== TO DO ==
A. Reproduce the Peats Island article word for word, between "Peats island is an" and "this forgotten land.", inclusive.
B. Answer these questions using the Peats Island article:
(i) How large is Peats Island?
(ii) In what year was the island established as an asylum for "inebriates"?
(iii) What was the most sinister place on the island known as?

== EXTRACTED TEXT ==
-- Opening Marker --
The Hospital of Forgotten Children

Children with physical disabilities like cerebral palsy were admitted to the Peats Island facility. Image: Daily Telegraph

Shikha S (Year 8)

Peats island is an 8-hectare island located on the Hawkesbury River. This small island is situated just north of Sydney and forms part of the suburb Mooney Mooney, sitting just upstream from the Sydney – Newcastle freeway bridge. 

So, what is so special about this island? 

Well for many, Peats Island is a forgotten piece of land drifting offshore, but little do we all know about the brutal secrets imprisoned underneath this forgotten land. 

In 1911, Peats Island was established as an asylum for ‘inebriates’. Peats Island had officially opened as a psychiatric hospital just 50km away from Sydney. If the trees encircling this mental asylum could talk, they would tell you what a grim and horrifying place this was. There were constant reports from media and government officials on unexplained deaths, drownings, and reported accounts of torture. The most sinister place of Peat Island was known as “Ward 4”. These 4 walls contained the most accounts and reports of torture and deadly treatment. The first alarming incident took place in 1924 when William Pfingst admitted to killing and then drowning another inmate. Newspaper headlines were filled with cascades of accounts involving the uncalled ‘treacherous incidents.’ If this isn’t enough to prove the madness endured on this sinister island maybe the Robert Bruce case will be. In 1940, 29 years are the opening of the asylum, Robert Bruce an 8-year-old inmate was found floating off the island. This was shortly after he had been ‘put in the pen’ (a caged compartment) as a punishment. In response, the hospital manager William James McCoy told an inquest into the boy’s death that “these patients are up to all sorts of tricks.” Was it the patients ‘tricks’ that caused these horrifying deaths, or were the cruel staff running a homicidal operation?
-- Closing Marker --
== PROVIDED RECORDS ==
-- Opening Marker --
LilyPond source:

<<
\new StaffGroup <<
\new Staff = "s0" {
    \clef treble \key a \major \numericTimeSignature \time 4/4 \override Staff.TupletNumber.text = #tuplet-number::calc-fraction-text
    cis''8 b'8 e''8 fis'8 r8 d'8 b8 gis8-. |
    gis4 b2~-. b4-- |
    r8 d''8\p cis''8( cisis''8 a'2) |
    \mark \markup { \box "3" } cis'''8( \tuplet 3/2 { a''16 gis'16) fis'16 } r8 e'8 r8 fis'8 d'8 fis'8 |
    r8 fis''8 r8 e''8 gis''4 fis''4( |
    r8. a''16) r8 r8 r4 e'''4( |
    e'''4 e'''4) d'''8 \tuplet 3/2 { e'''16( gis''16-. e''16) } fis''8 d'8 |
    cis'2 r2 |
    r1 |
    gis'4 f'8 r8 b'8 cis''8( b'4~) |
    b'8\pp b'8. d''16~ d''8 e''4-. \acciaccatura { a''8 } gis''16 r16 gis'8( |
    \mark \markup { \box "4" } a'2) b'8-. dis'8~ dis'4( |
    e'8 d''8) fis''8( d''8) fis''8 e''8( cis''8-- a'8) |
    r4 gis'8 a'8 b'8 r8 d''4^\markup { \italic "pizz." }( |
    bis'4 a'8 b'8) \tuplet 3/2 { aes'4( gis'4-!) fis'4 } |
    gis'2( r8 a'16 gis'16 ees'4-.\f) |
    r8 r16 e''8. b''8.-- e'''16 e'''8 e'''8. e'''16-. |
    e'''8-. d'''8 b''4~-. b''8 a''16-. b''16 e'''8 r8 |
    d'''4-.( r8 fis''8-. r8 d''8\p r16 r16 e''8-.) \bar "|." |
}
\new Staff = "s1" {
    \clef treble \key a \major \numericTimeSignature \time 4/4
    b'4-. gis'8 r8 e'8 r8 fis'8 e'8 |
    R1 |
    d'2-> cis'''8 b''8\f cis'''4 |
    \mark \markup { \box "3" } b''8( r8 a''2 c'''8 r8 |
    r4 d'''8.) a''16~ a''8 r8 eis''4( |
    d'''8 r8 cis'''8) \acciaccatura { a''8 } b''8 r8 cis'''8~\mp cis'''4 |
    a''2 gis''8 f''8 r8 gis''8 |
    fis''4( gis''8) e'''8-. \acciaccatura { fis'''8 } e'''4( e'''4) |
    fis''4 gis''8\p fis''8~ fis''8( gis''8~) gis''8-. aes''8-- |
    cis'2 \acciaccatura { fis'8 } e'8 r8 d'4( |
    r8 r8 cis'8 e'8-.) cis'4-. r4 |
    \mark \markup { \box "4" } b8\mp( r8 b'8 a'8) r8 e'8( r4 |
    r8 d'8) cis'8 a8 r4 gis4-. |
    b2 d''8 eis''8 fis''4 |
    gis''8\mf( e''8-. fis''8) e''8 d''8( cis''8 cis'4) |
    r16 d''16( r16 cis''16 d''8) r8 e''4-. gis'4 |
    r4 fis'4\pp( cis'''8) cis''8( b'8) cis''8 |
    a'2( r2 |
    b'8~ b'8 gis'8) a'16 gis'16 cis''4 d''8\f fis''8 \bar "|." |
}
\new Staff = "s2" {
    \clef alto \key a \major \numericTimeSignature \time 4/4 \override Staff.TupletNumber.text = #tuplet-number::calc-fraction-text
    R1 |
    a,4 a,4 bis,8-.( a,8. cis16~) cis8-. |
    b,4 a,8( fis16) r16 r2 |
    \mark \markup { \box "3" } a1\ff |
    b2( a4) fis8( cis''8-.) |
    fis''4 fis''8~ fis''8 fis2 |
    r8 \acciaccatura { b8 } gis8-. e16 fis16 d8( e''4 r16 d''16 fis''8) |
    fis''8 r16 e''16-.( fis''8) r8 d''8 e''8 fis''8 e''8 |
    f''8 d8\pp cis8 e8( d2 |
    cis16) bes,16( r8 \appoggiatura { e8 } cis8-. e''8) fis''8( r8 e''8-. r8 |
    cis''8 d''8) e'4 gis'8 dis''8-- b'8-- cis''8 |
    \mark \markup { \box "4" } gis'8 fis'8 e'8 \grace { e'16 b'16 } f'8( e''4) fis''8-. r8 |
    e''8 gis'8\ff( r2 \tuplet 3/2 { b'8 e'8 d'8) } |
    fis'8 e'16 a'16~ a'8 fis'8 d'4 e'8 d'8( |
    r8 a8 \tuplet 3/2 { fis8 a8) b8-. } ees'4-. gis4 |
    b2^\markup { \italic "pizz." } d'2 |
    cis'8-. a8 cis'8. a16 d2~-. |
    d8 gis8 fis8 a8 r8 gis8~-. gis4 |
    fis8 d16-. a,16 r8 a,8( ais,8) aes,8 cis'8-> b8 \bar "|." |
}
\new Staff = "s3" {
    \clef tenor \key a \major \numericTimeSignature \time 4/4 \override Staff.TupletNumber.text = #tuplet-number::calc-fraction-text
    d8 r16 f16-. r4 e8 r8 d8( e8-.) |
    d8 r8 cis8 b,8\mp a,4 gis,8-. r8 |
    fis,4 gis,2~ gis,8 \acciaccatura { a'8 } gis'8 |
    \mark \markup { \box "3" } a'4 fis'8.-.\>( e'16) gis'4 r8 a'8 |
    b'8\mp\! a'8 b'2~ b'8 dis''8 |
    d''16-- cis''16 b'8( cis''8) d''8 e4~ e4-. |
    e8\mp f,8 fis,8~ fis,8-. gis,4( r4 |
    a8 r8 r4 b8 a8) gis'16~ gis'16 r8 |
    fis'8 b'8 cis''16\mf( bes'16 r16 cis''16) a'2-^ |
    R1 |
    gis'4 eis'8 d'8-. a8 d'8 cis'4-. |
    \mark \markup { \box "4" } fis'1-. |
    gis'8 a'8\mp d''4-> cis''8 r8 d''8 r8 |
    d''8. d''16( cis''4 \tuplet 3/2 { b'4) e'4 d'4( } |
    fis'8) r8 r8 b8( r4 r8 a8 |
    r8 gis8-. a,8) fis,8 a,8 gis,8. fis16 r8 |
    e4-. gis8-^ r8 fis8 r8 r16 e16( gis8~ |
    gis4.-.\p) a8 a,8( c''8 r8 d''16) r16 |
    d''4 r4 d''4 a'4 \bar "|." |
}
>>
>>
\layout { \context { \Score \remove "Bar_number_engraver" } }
-- Closing Marker --
== RESPONSES TO THE TASKS ==
A.
Peats island is an 8-hectare island located on the Hawkesbury River. This small island is situated just north of Sydney and forms part of the suburb Mooney Mooney, sitting just upstream from the Sydney – Newcastle freeway bridge. 

So, what is so special about this island? 

Well for many, Peats Island is a forgotten piece of land drifting offshore, but little do we all know about the brutal secrets imprisoned underneath this forgotten land.

B.
(i) 8 hectares
(ii) 1911
(iii) "Ward 4"